Théorème d’Euclide sur l’Infinité des Nombres Premiers
Contexte : Nombres Premiers

Un nombre premier est un entier naturel supérieur à 1 qui n’est divisible que par 1 et par lui-même. Les premiers nombres premiers sont 2, 3, 5, 7, 11, 13, etc.

Le théorème fondamental de l’arithmétique nous apprend que tout entier supérieur à 1 est soit un nombre premier, soit un produit unique de nombres premiers. Cela fait des nombres premiers les « atomes » de l’arithmétique. Une question naturelle est de savoir si cette liste d’atomes est finie ou infinie.

Théorème d’Euclide (circa 300 av. J.-C.)

Il existe une infinité de nombres premiers.

Démonstration (par l’absurde)

La démonstration classique, telle qu’elle apparaît dans les Éléments d’Euclide, est un modèle de clarté et d’élégance.

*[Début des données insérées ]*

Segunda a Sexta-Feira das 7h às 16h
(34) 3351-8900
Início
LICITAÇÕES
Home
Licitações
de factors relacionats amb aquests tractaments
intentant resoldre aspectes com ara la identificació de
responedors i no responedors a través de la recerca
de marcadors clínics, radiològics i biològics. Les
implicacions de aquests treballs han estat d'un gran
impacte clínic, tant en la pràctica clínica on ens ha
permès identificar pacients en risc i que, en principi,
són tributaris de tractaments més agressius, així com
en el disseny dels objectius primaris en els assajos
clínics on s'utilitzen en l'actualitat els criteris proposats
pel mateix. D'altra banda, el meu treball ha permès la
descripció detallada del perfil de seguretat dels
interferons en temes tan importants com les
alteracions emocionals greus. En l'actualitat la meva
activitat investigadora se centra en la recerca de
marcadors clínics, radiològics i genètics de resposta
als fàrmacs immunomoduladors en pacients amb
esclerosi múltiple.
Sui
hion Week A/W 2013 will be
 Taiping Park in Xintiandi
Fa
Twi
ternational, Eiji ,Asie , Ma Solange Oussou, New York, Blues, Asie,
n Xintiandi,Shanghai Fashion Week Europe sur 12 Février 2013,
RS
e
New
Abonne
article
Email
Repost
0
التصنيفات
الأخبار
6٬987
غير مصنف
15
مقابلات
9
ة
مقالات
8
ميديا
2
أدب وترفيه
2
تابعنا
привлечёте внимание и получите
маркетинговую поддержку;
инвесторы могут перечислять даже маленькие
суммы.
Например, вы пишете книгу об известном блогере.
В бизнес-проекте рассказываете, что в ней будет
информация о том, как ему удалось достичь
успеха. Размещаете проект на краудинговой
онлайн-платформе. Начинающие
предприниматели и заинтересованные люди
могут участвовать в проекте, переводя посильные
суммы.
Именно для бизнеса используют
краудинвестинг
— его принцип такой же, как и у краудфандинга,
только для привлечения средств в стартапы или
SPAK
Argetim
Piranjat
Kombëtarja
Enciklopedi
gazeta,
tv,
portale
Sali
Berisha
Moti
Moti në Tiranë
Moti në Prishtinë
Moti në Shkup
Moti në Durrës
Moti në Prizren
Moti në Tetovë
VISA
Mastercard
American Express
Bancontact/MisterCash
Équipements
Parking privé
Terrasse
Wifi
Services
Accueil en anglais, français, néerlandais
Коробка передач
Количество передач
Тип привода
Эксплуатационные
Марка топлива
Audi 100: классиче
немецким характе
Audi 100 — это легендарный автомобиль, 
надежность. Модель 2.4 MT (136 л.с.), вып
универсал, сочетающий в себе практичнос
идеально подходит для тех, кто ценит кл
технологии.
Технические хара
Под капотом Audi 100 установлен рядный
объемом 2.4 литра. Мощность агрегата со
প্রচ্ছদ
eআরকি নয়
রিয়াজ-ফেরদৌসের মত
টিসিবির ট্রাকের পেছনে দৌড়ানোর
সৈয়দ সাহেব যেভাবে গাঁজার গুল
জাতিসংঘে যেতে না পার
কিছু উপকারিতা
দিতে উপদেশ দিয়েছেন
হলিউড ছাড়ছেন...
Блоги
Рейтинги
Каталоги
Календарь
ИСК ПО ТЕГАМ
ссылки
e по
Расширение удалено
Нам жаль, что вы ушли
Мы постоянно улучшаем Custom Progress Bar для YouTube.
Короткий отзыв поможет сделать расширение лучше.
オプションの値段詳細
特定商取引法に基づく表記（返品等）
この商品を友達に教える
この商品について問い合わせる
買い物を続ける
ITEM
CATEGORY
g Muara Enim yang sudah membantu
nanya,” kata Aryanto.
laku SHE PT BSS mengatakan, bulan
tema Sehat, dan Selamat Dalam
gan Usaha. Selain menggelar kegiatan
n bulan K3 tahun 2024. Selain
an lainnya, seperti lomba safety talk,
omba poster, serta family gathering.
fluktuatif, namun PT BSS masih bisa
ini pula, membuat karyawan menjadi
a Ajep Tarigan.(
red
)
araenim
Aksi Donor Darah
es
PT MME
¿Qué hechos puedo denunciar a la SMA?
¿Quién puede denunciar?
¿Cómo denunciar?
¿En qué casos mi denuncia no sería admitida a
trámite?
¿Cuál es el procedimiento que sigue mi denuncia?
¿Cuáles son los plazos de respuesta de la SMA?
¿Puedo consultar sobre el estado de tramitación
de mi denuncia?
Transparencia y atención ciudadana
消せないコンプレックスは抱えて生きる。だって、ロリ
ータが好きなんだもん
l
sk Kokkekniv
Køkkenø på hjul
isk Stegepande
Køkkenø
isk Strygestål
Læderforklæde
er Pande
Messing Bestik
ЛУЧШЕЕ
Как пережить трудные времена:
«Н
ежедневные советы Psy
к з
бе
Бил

  1. Hypothèse par l’absurde : Supposons que l’ensemble des nombres premiers est fini. On peut donc les lister tous. Soit cette liste finie de nombres premiers : $P = \{p_1, p_2, p_3, \dots, p_n\}$.
  2. Construction d’un nouvel entier : Considérons l’entier $N$ construit en faisant le produit de tous les nombres premiers de notre liste, auquel on ajoute 1 : $$ N = (p_1 \times p_2 \times p_3 \times \dots \times p_n) + 1 $$
  3. Analyse de l’entier N : Cet entier $N$ est supérieur à 1. D’après le théorème fondamental de l’arithmétique, il doit être divisible par au moins un nombre premier. Ce diviseur premier doit appartenir à notre liste $P$, puisque nous avons supposé que cette liste contenait tous les nombres premiers.
  4. La Contradiction : Soit $p_k$ ce diviseur premier de $N$ (avec $1 \le k \le n$).
    • Par construction, $p_k$ divise le produit $p_1 \times p_2 \times \dots \times p_n$.
    • Nous savons aussi que $p_k$ divise $N$.
    Si un nombre divise deux autres nombres, il doit aussi diviser leur différence. Par conséquent, $p_k$ doit diviser la différence : $$ N – (p_1 \times p_2 \times \dots \times p_n) = 1 $$ Nous arrivons à la conclusion que $p_k$ divise 1. C’est une contradiction, car un nombre premier est par définition strictement supérieur à 1.
  5. Conclusion : L’hypothèse de départ, à savoir que l’ensemble des nombres premiers est fini, est donc fausse. Il doit exister une infinité de nombres premiers.

Remarques et Implications

  • Cette preuve est non constructive : elle prouve qu’il y a une infinité de nombres premiers mais ne donne pas de méthode pour les trouver.
  • Une erreur d’interprétation courante est de croire que le nombre $N$ construit dans la preuve est lui-même premier. Ce n’est pas toujours le cas. Par exemple, si l’on prend la liste des premiers jusqu’à 11 ({2, 3, 5, 7, 11}), le nombre $N = (2 \times 3 \times 5 \times 7 \times 11) + 1 = 2311$ est bien premier. Mais si l’on prend la liste {2, 3, 5, 7, 11, 13}, on a $N = 30031 = 59 \times 509$. La preuve dit simplement que les diviseurs premiers de $N$ (ici 59 et 509) ne peuvent pas être dans la liste de départ.
  • Ce théorème a été le point de départ de nombreuses recherches sur la distribution et les propriétés des nombres premiers, menant à des résultats plus profonds comme le théorème des nombres premiers ou le théorème de Dirichlet.